Excerpt to read -
--- begin ---
By: History.com Editors

1846

U.S. takes San Francisco from Mexico

Published: November 16, 2009

Last Updated: February 18, 2025

An American naval captain occupies the small settlement of Yerba Buena, a site that will later be renamed San Francisco.

Europeans did not encounter the spectacular San Francisco Bay until 1769, although several explorers had sailed by it in earlier centuries. When Spanish explorers finally found the bay in that year, they immediately recognized its strategic value. In 1776, the Spanish built a military post on the tip of the San Francisco peninsula and founded the mission of San Francisco de Asis (the Spanish name for Saint Francis of Assisi) nearby.

The most northern outpost of the Spanish, and later Mexican, empire in America, the tiny settlement remained relatively insignificant for several decades. However, the potential of the magnificent harbor did not escape the attention of other nations. In 1835, the British Captain William Richardson established a private settlement on the shore of Yerba Buena Cove, several miles to the east of the Mexican mission. That same year the U.S. government offered to purchase the bay, but the Mexicans declined to sell.
--- end ---
Directions -
A – Write out the stretch of the San Francisco history excerpt from "The most northern" through "declined to sell." word for word.
B – Carry the San Francisco history excerpt forward, beginning after its last sentence.
The material after this point is separate from the San Francisco history excerpt.

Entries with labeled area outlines
--- begin ---
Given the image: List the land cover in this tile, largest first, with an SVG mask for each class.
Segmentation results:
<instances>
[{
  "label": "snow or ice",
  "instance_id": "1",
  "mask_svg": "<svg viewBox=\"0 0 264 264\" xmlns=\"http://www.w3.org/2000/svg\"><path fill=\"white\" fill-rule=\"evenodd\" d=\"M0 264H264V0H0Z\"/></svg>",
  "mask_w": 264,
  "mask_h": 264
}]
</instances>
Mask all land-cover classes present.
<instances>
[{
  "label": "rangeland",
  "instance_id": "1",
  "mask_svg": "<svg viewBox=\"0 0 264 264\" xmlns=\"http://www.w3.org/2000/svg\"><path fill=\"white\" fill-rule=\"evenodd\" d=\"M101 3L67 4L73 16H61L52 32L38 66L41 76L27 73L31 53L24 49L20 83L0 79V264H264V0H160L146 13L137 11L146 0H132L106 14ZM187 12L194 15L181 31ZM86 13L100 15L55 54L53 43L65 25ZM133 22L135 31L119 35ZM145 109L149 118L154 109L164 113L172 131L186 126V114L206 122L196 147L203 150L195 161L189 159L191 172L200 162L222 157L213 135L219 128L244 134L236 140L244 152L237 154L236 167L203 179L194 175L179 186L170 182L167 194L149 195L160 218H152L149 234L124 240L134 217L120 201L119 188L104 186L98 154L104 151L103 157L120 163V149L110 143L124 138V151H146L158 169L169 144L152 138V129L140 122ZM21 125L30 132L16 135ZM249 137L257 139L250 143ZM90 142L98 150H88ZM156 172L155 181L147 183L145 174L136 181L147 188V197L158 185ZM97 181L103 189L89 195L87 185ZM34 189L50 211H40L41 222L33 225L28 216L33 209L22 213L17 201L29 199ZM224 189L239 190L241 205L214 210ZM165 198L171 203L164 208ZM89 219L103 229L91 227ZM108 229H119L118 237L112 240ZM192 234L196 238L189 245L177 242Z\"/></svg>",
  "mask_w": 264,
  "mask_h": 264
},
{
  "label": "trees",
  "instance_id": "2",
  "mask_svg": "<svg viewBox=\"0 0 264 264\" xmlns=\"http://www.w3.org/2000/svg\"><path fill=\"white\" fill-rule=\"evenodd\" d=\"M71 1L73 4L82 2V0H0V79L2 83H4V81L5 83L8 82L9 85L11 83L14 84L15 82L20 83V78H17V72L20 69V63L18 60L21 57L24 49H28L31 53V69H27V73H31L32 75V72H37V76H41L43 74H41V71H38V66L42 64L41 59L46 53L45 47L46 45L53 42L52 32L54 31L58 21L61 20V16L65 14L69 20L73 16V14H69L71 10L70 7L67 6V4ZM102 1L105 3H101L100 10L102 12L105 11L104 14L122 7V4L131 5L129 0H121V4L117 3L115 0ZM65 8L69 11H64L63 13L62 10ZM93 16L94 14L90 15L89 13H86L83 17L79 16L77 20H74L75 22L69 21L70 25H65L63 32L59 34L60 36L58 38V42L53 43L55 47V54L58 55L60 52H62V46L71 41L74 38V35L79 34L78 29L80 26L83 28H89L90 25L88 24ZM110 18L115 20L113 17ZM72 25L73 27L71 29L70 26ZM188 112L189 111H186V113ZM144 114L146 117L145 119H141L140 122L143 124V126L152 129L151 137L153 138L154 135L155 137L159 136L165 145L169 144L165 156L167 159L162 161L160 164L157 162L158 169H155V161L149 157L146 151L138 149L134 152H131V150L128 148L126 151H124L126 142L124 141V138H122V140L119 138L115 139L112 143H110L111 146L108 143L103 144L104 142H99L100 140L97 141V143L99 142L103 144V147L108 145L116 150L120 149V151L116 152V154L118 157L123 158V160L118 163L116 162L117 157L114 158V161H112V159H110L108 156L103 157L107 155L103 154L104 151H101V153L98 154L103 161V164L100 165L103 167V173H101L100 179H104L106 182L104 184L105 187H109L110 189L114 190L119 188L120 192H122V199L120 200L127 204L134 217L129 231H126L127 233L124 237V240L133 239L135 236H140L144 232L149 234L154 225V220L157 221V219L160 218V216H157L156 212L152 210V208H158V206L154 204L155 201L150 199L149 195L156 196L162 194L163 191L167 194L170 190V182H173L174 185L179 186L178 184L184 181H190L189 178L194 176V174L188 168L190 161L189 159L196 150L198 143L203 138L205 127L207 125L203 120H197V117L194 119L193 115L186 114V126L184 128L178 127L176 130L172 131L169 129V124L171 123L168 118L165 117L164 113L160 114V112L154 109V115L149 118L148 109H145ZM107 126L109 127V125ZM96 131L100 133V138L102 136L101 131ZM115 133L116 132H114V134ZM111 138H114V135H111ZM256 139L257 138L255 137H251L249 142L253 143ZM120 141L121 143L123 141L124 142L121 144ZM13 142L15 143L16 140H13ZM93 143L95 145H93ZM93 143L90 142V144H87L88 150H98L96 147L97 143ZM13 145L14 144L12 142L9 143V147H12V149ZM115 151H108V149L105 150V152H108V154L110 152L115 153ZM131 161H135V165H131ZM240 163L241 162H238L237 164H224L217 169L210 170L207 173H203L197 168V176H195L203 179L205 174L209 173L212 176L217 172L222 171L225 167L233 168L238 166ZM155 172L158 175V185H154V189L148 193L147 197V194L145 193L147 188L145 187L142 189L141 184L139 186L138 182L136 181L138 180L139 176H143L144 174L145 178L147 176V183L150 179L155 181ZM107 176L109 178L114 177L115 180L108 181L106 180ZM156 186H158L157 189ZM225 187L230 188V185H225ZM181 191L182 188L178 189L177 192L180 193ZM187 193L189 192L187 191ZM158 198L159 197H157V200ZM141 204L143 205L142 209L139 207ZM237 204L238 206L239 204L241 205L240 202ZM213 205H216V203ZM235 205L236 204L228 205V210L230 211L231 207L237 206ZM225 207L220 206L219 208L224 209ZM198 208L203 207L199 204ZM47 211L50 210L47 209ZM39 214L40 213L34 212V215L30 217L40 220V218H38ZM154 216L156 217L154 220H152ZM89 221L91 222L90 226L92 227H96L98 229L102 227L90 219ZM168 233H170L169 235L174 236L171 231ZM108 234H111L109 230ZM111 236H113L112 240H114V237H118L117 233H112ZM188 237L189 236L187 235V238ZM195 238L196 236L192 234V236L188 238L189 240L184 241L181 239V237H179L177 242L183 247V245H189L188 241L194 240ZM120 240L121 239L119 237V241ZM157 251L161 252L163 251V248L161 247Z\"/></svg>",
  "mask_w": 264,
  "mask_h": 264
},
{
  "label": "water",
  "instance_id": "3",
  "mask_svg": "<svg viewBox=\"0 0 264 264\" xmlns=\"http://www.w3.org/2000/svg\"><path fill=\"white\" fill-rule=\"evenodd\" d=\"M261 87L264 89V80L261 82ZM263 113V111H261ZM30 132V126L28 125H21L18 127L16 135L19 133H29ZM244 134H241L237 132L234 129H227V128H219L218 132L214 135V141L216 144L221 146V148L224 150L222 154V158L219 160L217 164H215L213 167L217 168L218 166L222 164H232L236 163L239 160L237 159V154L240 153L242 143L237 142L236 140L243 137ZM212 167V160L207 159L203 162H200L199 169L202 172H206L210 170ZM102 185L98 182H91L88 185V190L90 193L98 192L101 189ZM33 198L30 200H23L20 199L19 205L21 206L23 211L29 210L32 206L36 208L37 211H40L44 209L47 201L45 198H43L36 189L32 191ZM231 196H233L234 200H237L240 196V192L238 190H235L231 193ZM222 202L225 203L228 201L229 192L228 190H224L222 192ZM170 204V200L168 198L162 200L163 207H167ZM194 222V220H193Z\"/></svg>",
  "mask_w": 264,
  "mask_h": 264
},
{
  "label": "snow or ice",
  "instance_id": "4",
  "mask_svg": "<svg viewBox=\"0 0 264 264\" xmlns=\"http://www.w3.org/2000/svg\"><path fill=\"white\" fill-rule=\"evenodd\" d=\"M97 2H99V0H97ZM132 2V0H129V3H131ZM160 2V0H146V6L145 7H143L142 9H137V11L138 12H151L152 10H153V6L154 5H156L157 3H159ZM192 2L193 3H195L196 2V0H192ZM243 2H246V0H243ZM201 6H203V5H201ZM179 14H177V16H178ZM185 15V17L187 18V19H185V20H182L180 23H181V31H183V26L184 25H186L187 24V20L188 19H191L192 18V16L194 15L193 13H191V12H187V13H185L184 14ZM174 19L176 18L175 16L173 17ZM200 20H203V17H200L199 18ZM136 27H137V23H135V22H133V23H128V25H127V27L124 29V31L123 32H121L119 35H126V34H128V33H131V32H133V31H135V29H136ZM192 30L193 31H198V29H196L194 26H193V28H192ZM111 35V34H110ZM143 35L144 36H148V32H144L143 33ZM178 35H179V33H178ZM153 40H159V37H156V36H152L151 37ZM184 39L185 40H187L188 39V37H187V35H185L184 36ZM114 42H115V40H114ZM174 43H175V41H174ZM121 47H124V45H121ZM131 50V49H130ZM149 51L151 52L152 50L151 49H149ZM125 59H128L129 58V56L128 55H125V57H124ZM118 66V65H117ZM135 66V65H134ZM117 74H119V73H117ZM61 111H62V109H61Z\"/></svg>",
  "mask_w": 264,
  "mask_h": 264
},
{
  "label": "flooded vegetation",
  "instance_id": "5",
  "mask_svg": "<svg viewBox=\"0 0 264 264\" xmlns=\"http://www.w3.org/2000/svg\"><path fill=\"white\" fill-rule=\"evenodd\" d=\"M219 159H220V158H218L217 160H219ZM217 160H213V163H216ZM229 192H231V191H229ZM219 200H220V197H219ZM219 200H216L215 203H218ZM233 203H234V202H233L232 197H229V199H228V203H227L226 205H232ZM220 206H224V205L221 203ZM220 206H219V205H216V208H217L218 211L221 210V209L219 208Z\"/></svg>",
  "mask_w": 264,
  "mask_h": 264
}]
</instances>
--- end ---
Answers to the exercise -
A –
The most northern outpost of the Spanish, and later Mexican, empire in America, the tiny settlement remained relatively insignificant for several decades. However, the potential of the magnificent harbor did not escape the attention of other nations. In 1835, the British Captain William Richardson established a private settlement on the shore of Yerba Buena Cove, several miles to the east of the Mexican mission. That same year the U.S. government offered to purchase the bay, but the Mexicans declined to sell.

B –
A little more than a decade later, a dispute between the U.S. and Mexico over western Texas led to war. Shortly after the Mexican War began, U.S. Captain John Montgomery sailed his warship into San Francisco Bay, anchoring just off the settlement of Yerba Buena. On this day in 1846, Montgomery led a party of marines and sailors ashore. They met no resistance and claimed the settlement for the United States, raising the American flag in the central plaza.

The following year, the Americans renamed the village San Francisco. When the Mexicans formally ceded California to the United States in the 1848 Treaty of Guadalupe, San Francisco was still a small town with perhaps 900 occupants. That same year, however, gold was discovered at the nearby Sutter’s Fort. San Francisco became the gateway for a massive gold rush, and by 1852, the town was home to more than 36,000.

The History of San Francisco’s Chinatown

After the 1906 earthquake destroyed the city, plans to rebuild didn’t include a place for Chinese immigrants. Faced with the prospect of resettling to Oakland, Look Tin Eli employed white architects to create an even grander Chinatown.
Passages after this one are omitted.